« Le bio c’est toujours écolo ? », demande le journaliste Patrick Cohen à Stéphane Travert, à propos de l’utilisation de la bouillie bordelaise. Sur le cuivre comme sur le glyphosate, le ministre est resté très prudent au micro d’Europe 1.

Pas d’interdiction du sulfate de cuivre sans solutions techniques

M. Travert a exprimé sa volonté de ne pas laisser les agriculteurs dans l’impasse. « Cela pose un problème aujourd’hui. Comment faire en sorte que celles et ceux qui utilisent aujourd’hui ces produits dans l’agriculture biologique ne soient pas mis au pied du mur ? ».
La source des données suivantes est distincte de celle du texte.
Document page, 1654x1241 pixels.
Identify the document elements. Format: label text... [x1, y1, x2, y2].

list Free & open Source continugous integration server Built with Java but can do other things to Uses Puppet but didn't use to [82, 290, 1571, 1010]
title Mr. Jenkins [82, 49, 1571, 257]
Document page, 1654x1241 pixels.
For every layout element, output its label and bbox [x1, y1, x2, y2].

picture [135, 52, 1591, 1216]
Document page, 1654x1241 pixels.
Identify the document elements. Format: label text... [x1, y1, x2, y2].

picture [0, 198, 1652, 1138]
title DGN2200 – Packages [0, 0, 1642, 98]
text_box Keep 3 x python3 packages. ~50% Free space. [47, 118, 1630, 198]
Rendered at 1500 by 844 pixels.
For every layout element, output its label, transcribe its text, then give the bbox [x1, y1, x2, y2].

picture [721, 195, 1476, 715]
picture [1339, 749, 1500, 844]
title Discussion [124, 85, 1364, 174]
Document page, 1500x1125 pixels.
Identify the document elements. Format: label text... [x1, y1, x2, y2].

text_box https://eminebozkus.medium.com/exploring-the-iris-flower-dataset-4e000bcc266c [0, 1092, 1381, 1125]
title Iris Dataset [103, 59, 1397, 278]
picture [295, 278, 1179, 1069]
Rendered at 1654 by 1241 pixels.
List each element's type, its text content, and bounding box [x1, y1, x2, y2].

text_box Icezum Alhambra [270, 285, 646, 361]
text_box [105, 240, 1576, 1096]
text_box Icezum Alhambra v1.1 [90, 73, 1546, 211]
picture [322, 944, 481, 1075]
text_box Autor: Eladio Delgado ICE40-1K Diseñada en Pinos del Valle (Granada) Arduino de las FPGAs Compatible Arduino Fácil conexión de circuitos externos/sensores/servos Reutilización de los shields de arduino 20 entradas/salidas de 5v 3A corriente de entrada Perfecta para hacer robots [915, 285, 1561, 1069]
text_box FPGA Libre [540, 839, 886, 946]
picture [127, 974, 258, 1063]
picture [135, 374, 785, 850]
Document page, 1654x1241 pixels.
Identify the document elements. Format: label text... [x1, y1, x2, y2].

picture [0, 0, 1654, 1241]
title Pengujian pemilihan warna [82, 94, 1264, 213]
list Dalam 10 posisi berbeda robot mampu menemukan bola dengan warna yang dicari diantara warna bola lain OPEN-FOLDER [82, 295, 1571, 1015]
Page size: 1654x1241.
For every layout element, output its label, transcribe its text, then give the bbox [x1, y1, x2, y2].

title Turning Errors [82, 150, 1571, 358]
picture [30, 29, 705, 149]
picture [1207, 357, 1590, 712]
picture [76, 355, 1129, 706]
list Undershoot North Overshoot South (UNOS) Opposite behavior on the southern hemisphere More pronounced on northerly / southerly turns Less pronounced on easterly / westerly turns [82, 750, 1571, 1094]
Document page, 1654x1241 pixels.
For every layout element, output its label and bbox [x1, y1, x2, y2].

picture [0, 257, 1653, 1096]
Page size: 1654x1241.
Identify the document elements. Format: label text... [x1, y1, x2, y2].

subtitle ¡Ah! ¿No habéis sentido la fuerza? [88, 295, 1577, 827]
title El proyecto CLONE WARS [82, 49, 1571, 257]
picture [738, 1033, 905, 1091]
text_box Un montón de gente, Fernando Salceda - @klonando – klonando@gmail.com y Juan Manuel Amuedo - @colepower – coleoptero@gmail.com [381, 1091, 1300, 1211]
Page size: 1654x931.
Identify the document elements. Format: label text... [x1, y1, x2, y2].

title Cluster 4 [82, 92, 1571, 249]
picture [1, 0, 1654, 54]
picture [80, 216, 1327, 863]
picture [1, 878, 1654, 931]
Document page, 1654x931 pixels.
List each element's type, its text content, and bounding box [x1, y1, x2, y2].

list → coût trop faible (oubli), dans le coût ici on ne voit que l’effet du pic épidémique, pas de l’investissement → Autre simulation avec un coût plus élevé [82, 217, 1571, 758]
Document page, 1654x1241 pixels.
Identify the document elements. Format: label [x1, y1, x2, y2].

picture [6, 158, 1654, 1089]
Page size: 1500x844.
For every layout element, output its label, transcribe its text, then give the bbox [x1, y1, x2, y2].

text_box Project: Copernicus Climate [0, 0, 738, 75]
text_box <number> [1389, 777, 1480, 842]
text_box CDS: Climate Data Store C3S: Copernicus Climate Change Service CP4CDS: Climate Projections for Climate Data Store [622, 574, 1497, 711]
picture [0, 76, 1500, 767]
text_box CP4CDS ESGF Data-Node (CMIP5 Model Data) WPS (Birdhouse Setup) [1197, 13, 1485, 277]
Pour éviter l’écueil, le ministère poursuit le travail de concertation avec les agriculteurs, les instituts techniques, et les chercheurs pour développer l’innovation. « Je ne pense pas qu’il existe aujourd’hui de solutions alternatives crédibles. Nous devons les trouver. Et il va falloir y travailler. ».

L’homologation du cuivre arrive à échéance le 31 janvier 2019, et la France n’a toujours pas clarifié sa position sur le sujet auprès de la Commission européenne. Le Danemark et les Pays-Bas l’ont déjà interdit.

Et le glyphosate ?

L’interdiction de l’herbicide avait été retirée de la loi agriculture et alimentation, mais elle demeure une exigence d’Emmanuel Macron.

« Au niveau européen, nous avons cinq ans, explique le ministre, et le président de la République a souhaité qu’en trois ans nous puissions sortir de l’utilisation du glyphosate. Et bien c’est ce que nous allons faire. » Dans ce cas également, M. Travert veut éviter de faire peser le poids du changement sur les seules épaules des producteurs. « Nous devons emmener tout le monde. Nous rencontrons les opérateurs, les agriculteurs, tous les opérateurs des filières pour trouver un certain nombre de solutions, de productions de remplacement. »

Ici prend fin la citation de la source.